In a year's time, Revlon plans to launch a skin care range besides repositioning its 'Absolute Whitening' range of creams and lotions launched last year.
 
Garnier, meanwhile, has been advertising Garnier Light with its basket of products including a Fairness Face Wash, Fairness Wipe-off Lotion and an Anti-marks Fairness Concentrate that were launched in Mumbai last year.
 
Clearly, Indians have not had enough of the "gorepan ki cream" as companies are planning more variants.
 
"Our product Fair One has been disappearing from the shelves and we expect to touch Rs 20 crore worth of sales by September when it completes one year," says Manoj Khanna, vice-president sales & exports of Shahnaz products.
 
"It took 11 years of intense research to come out with this ayurvedic skin clearing cream which uses reasonably priced herbs unlike other Shahnaz products," points out Shahnaz Hussain.
 
Launched in collaboration with Elder Pharmaceuticals, Fair One will soon have some brand extensions by the year end, she claims.
 
Brand variants of the fairness creams are basically meant to target new consumers. "We are continuously innovating and planning newer variants to cater to every customer with different skin types.
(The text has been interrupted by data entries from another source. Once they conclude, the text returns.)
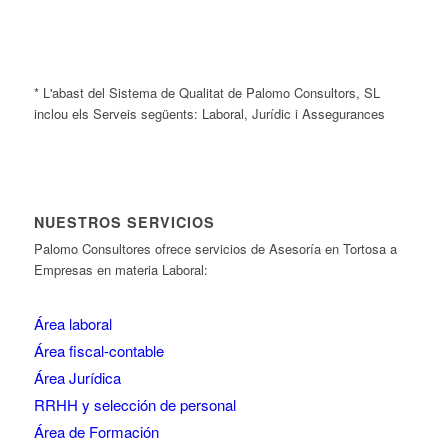
* L'abast del Sistema de Qualitat de Palomo Consultors, SL
inclou els Serveis següents: Laboral, Jurídic i Assegurances
NUESTROS SERVICIOS
Palomo Consultores ofrece servicios de Asesoría en Tortosa a
Empresas en materia Laboral:
Área laboral
Área fiscal-contable
Área Jurídica
RRHH y selección de personal
Área de Formación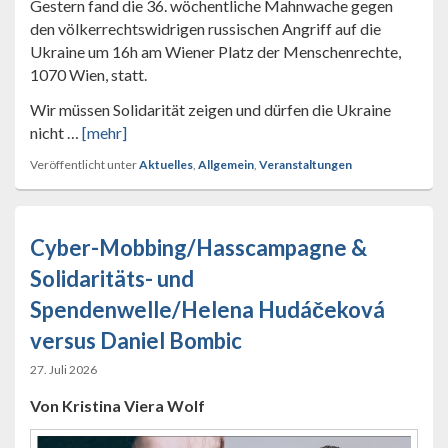
Gestern fand die 36. wöchentliche Mahnwache gegen
den völkerrechtswidrigen russischen Angriff auf die
Ukraine um 16h am Wiener Platz der Menschenrechte,
1070 Wien, statt.
Wir müssen Solidarität zeigen und dürfen die Ukraine
nicht …
[mehr]
Veröffentlicht unter
Aktuelles
,
Allgemein
,
Veranstaltungen
Cyber-Mobbing/Hasscampagne &
Solidaritäts- und
Spendenwelle/Helena Hudáčeková
versus Daniel Bombic
27. Juli 2026
Von Kristina Viera Wolf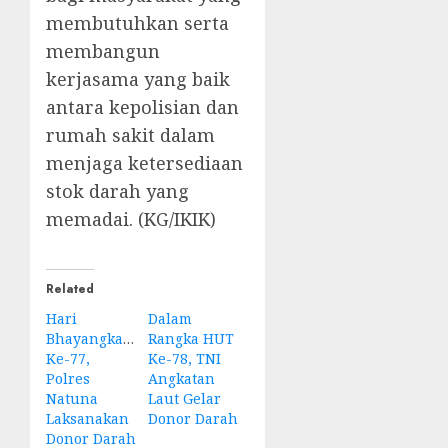
membutuhkan serta
membangun
kerjasama yang baik
antara kepolisian dan
rumah sakit dalam
menjaga ketersediaan
stok darah yang
memadai. (KG/IKIK)
Related
Hari
Dalam
Bhayangkara
Rangka HUT
Ke-77,
Ke-78, TNI
Polres
Angkatan
Natuna
Laut Gelar
Laksanakan
Donor Darah
Donor Darah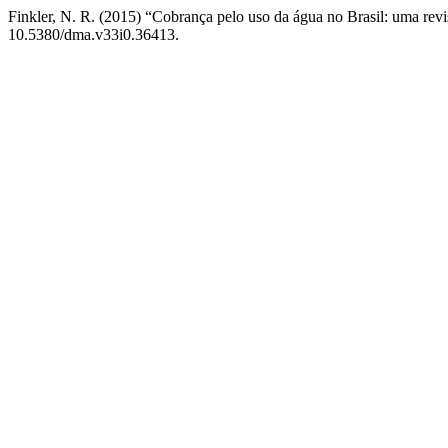
Finkler, N. R. (2015) “Cobrança pelo uso da água no Brasil: uma rev
10.5380/dma.v33i0.36413.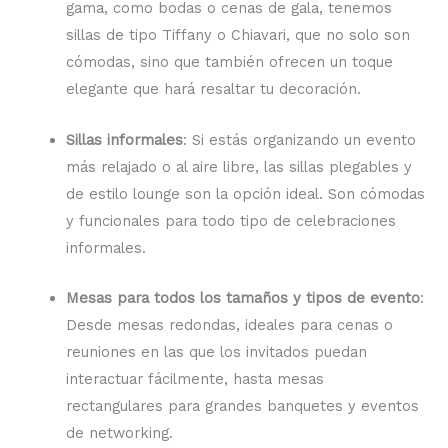
gama, como bodas o cenas de gala, tenemos
sillas de tipo Tiffany o Chiavari, que no solo son
cómodas, sino que también ofrecen un toque
elegante que hará resaltar tu decoración.
Sillas informales
: Si estás organizando un evento
más relajado o al aire libre, las sillas plegables y
de estilo lounge son la opción ideal. Son cómodas
y funcionales para todo tipo de celebraciones
informales.
Mesas para todos los tamaños y tipos de evento
:
Desde mesas redondas, ideales para cenas o
reuniones en las que los invitados puedan
interactuar fácilmente, hasta mesas
rectangulares para grandes banquetes y eventos
de networking.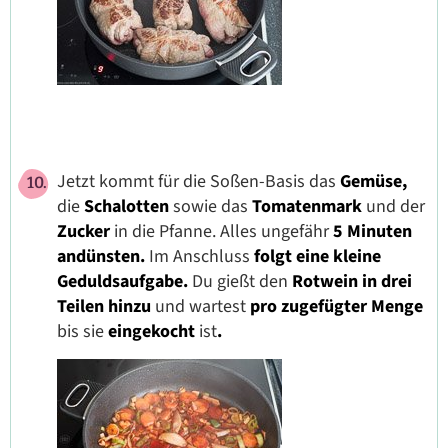
Jetzt kommt für die Soßen-Basis das
Gemüse,
die
Schalotten
sowie das
Tomatenmark
und der
Zucker
in die Pfanne. Alles ungefähr
5 Minuten
andünsten.
Im Anschluss
folgt eine kleine
Geduldsaufgabe.
Du gießt den
Rotwein in drei
Teilen hinzu
und wartest
pro zugefügter Menge
bis sie
eingekocht
ist
.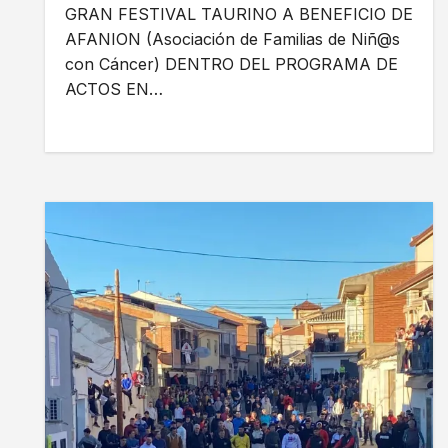
GRAN FESTIVAL TAURINO A BENEFICIO DE
AFANION (Asociación de Familias de Niñ@s
con Cáncer) DENTRO DEL PROGRAMA DE
ACTOS EN…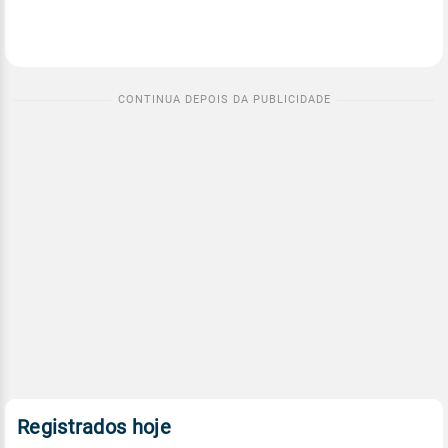
Registrados hoje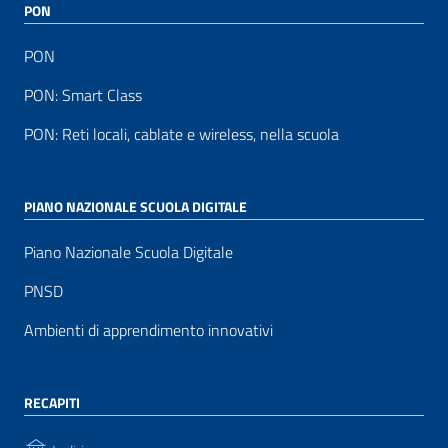
PON
PON
PON: Smart Class
PON: Reti locali, cablate e wireless, nella scuola
PIANO NAZIONALE SCUOLA DIGITALE
Piano Nazionale Scuola Digitale
PNSD
Ambienti di apprendimento innovativi
RECAPITI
Being the market leaders in the product we've shown the way to other players," claims the HLL's spokesman.
 

Fair game?
 
Do the fairness products work and change complexion? Most fairness products are based on the simple formula of controlling dispersion of Melanin (the pigment that controls the skin colour).
 
But companies add a number of other additives (such as coconut, aloe,vera, honey) to position themselves differently from others. Dermatologist Dr Sanjiv Kandhari, visiting consultant at Batra and Escorts hospitals in Delhi says that fairness products tend to work because they contain hydroquinone and kojic acid.
 
"But their dosage should not exceed 2 per cent. Exceeding the limit can cause whitening, contact dermatitis, eczema and allergy," warns the doctor who claims to have treated several patients with side effects of fairness products.
 
While hydroquinone-based skin care products have been discontinued in most countries, in India even the percentage of the chemicals is not mentioned on the product pack, he adds.
 
Besides high hydroquinone and kojic acid, mercury content in such products can severely damage the kidney.